- **INSTRUCTIONS TO FOLLOW**:
Repeat every line of the listing below exactly, minus the pictures.

- **RAW DATA**:
+ + + +
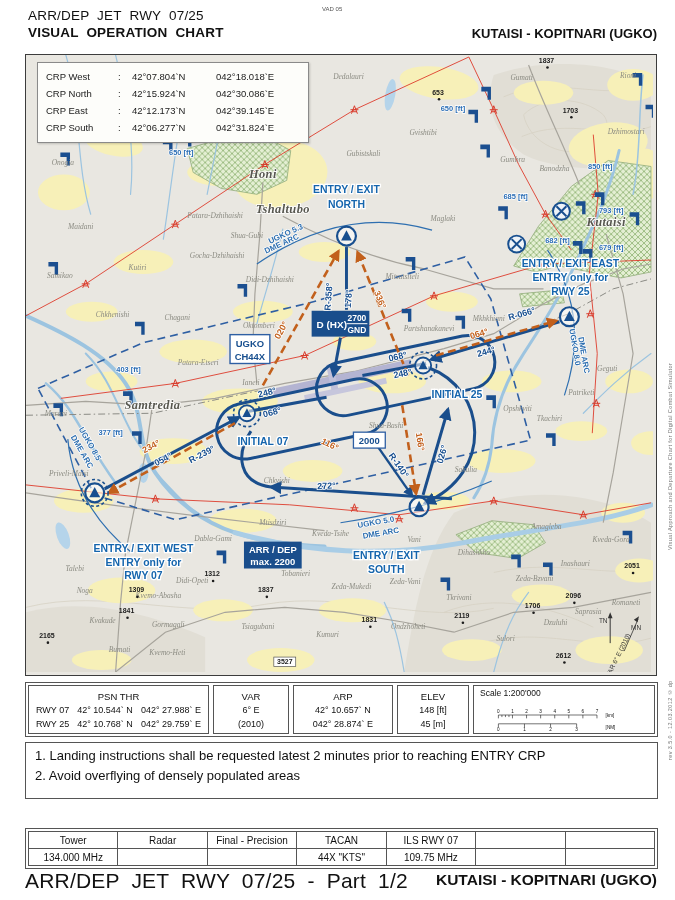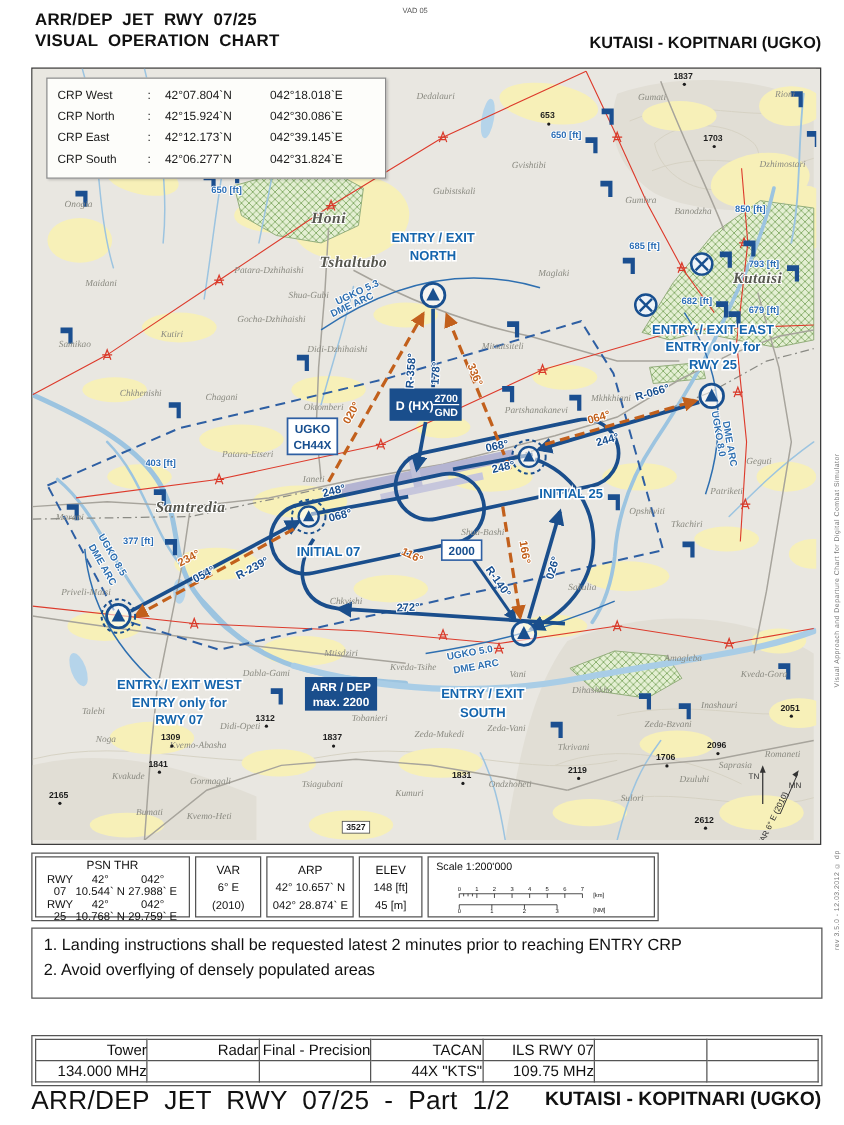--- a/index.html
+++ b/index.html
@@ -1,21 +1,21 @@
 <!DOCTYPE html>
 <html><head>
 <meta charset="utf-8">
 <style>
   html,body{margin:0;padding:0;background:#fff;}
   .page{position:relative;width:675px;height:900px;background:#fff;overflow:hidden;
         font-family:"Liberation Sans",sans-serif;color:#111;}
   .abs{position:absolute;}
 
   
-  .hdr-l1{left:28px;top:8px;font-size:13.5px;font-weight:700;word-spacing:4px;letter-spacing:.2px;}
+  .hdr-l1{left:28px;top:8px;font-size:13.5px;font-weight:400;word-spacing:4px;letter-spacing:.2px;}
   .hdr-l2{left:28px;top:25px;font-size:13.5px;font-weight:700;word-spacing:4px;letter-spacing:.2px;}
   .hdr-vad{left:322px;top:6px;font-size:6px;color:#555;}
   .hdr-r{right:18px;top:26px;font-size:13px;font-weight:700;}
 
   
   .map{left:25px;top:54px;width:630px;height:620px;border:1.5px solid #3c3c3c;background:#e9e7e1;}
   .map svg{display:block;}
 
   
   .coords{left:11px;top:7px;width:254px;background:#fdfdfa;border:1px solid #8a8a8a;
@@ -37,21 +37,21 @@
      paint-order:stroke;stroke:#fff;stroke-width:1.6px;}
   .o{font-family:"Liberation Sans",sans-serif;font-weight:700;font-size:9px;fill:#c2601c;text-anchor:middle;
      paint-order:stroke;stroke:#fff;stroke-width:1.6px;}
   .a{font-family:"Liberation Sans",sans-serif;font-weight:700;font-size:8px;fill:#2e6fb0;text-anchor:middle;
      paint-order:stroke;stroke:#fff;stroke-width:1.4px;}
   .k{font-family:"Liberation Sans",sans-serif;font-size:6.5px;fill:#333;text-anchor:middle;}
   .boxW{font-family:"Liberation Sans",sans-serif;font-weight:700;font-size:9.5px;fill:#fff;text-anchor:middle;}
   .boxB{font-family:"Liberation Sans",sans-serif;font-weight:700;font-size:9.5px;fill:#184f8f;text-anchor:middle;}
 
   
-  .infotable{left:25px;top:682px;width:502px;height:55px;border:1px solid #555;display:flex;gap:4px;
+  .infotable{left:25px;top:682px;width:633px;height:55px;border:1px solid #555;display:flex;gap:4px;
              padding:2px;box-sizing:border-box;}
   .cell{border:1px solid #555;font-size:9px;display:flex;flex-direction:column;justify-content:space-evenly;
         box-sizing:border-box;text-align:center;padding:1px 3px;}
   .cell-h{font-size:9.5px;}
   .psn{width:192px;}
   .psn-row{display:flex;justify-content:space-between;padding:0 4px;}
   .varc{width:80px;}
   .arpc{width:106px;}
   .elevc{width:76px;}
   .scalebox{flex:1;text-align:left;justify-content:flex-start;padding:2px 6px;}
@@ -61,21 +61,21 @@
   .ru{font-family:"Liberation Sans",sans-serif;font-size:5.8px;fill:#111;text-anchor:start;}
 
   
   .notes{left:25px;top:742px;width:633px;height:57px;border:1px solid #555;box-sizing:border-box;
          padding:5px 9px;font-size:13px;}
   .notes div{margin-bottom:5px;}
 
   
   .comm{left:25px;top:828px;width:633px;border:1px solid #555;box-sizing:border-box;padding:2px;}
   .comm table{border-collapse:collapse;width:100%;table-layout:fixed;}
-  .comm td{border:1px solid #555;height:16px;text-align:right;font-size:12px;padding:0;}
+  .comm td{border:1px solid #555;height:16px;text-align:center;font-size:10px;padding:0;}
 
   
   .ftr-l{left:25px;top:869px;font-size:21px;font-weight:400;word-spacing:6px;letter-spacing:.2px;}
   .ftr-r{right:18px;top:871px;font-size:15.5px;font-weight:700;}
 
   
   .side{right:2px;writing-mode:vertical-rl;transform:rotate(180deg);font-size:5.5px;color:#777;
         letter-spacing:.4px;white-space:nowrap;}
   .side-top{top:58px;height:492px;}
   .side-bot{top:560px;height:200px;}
+ + + +
- **RESULT OF THE TASK**:
--- a/index.html
+++ b/index.html
@@ -1,21 +1,21 @@
 <!DOCTYPE html>
 <html><head>
 <meta charset="utf-8">
 <style>
   html,body{margin:0;padding:0;background:#fff;}
   .page{position:relative;width:675px;height:900px;background:#fff;overflow:hidden;
         font-family:"Liberation Sans",sans-serif;color:#111;}
   .abs{position:absolute;}
 
   
-  .hdr-l1{left:28px;top:8px;font-size:13.5px;font-weight:700;word-spacing:4px;letter-spacing:.2px;}
+  .hdr-l1{left:28px;top:8px;font-size:13.5px;font-weight:400;word-spacing:4px;letter-spacing:.2px;}
   .hdr-l2{left:28px;top:25px;font-size:13.5px;font-weight:700;word-spacing:4px;letter-spacing:.2px;}
   .hdr-vad{left:322px;top:6px;font-size:6px;color:#555;}
   .hdr-r{right:18px;top:26px;font-size:13px;font-weight:700;}
 
   
   .map{left:25px;top:54px;width:630px;height:620px;border:1.5px solid #3c3c3c;background:#e9e7e1;}
   .map svg{display:block;}
 
   
   .coords{left:11px;top:7px;width:254px;background:#fdfdfa;border:1px solid #8a8a8a;
@@ -37,21 +37,21 @@
      paint-order:stroke;stroke:#fff;stroke-width:1.6px;}
   .o{font-family:"Liberation Sans",sans-serif;font-weight:700;font-size:9px;fill:#c2601c;text-anchor:middle;
      paint-order:stroke;stroke:#fff;stroke-width:1.6px;}
   .a{font-family:"Liberation Sans",sans-serif;font-weight:700;font-size:8px;fill:#2e6fb0;text-anchor:middle;
      paint-order:stroke;stroke:#fff;stroke-width:1.4px;}
   .k{font-family:"Liberation Sans",sans-serif;font-size:6.5px;fill:#333;text-anchor:middle;}
   .boxW{font-family:"Liberation Sans",sans-serif;font-weight:700;font-size:9.5px;fill:#fff;text-anchor:middle;}
   .boxB{font-family:"Liberation Sans",sans-serif;font-weight:700;font-size:9.5px;fill:#184f8f;text-anchor:middle;}
 
   
-  .infotable{left:25px;top:682px;width:502px;height:55px;border:1px solid #555;display:flex;gap:4px;
+  .infotable{left:25px;top:682px;width:633px;height:55px;border:1px solid #555;display:flex;gap:4px;
              padding:2px;box-sizing:border-box;}
   .cell{border:1px solid #555;font-size:9px;display:flex;flex-direction:column;justify-content:space-evenly;
         box-sizing:border-box;text-align:center;padding:1px 3px;}
   .cell-h{font-size:9.5px;}
   .psn{width:192px;}
   .psn-row{display:flex;justify-content:space-between;padding:0 4px;}
   .varc{width:80px;}
   .arpc{width:106px;}
   .elevc{width:76px;}
   .scalebox{flex:1;text-align:left;justify-content:flex-start;padding:2px 6px;}
@@ -61,21 +61,21 @@
   .ru{font-family:"Liberation Sans",sans-serif;font-size:5.8px;fill:#111;text-anchor:start;}
 
   
   .notes{left:25px;top:742px;width:633px;height:57px;border:1px solid #555;box-sizing:border-box;
          padding:5px 9px;font-size:13px;}
   .notes div{margin-bottom:5px;}
 
   
   .comm{left:25px;top:828px;width:633px;border:1px solid #555;box-sizing:border-box;padding:2px;}
   .comm table{border-collapse:collapse;width:100%;table-layout:fixed;}
-  .comm td{border:1px solid #555;height:16px;text-align:right;font-size:12px;padding:0;}
+  .comm td{border:1px solid #555;height:16px;text-align:center;font-size:10px;padding:0;}
 
   
   .ftr-l{left:25px;top:869px;font-size:21px;font-weight:400;word-spacing:6px;letter-spacing:.2px;}
   .ftr-r{right:18px;top:871px;font-size:15.5px;font-weight:700;}
 
   
   .side{right:2px;writing-mode:vertical-rl;transform:rotate(180deg);font-size:5.5px;color:#777;
         letter-spacing:.4px;white-space:nowrap;}
   .side-top{top:58px;height:492px;}
   .side-bot{top:560px;height:200px;}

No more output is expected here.